The same goes for ordering. If there is a well defined (partial) order in the domain of your class, then providing operator< is a simple way of implementing that order. Code will be readable, and your type will be usable in all situations where a partial order is required, as inside associative containers:
bool operator<( type const & lhs, type const & rhs )
{
return lhs < rhs;
}
std::map<type, int> m; // m will use the natural `operator<` order
A common pitfall when operator overloading was introduced into the language is that of the 'golden hammer' Once you have a golden hammer everything looks like a nail, and operator overloading has been abused.

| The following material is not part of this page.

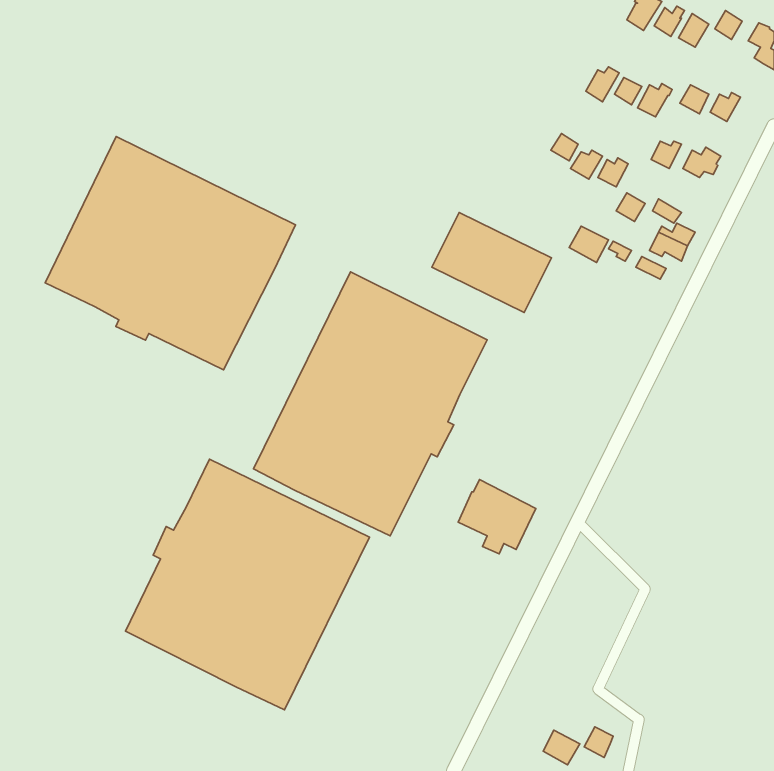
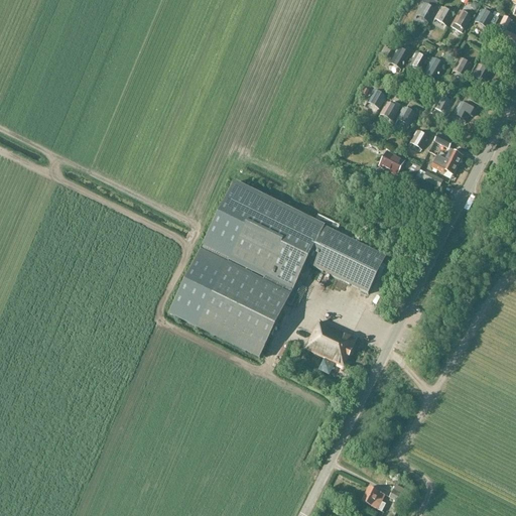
building: [45,136,296,370] -> none
building: [432,212,552,313] -> [305,226,385,292]
building: [126,459,370,710] -> none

It is important to note that the reason for overloading in the first place is improving readability. Readability is only improved if when a programmer looks at the code, the intentions of each operation are clear at first glance, without having to read the definitions. When you see that two complex numbers are being added like a + b you know what the code is doing. If the definition of the operator is not natural (you decide to implement it as adding only the real part of it) then code will become harder to read than if you had provided a (member) function. If the meaning of the operation is not well defined for your type the same happens:
MyVector a, b;
MyVector c = a + b;
What is c? Is it a vector where each element i is the sum of of the respective elements from a and b, or is it a vector created by concatenating the elements of a before the elements of b. To understand the code, you would need to go to the definition of the operation, and that means that overloading the operator is less readable than providing a function:
MyVector c = append( a, b );
The set of operators that can be overloaded is not restricted to the arithmetic and relational operators. You can overload operator[] to index into a type, or operator() to create a callable object that can be used as a function (these are called functors) or that will simplify usage of the class:
class vector {
public:
int operator[]( int );
};
vector v;
std::cout << v[0] << std::endl;
class matrix {
public:
int operator()( int row, int column );
// operator[] cannot be overloaded with more than 1 argument
};
matrix m;
std::cout << m( 3,4 ) << std::endl;
There are other uses of operator overloading. In particular operator, can be overloaded in really fancy ways for metaprogramming purposes, but that is probably much more complex than what you really care for now.
Another use of operator overloading, AFAIK unique to C++, is the ability to overload the assignment operator. If you have:
class CVector
{
// ...
private:
size_t capacity;
size_t length;
double* data;
};
void func()
{
CVector a, b;
// ...
a = b;
}
Then a.data and b.data will point to the same location, and if you modify a, you affect b as well. That's probably not what you want. But you can write:
CVector& CVector::operator=(const CVector& rhs)
{
delete[] data;
capacity = length = rhs.length;
data = new double[length];
memcpy(data, rhs.data, length * sizeof(double));
return (*this);
}
and get a deep copy.
Operator overloading allows you to give own meaning to the operator.
For example, consider the following code snippet:
char* str1 = "String1";
char* str2 = "String2";
char str3[20];
str3 = str1 + str2;
You can overload the "+" operator to concatenate two strings. Doesn't this look more programmer-friendly?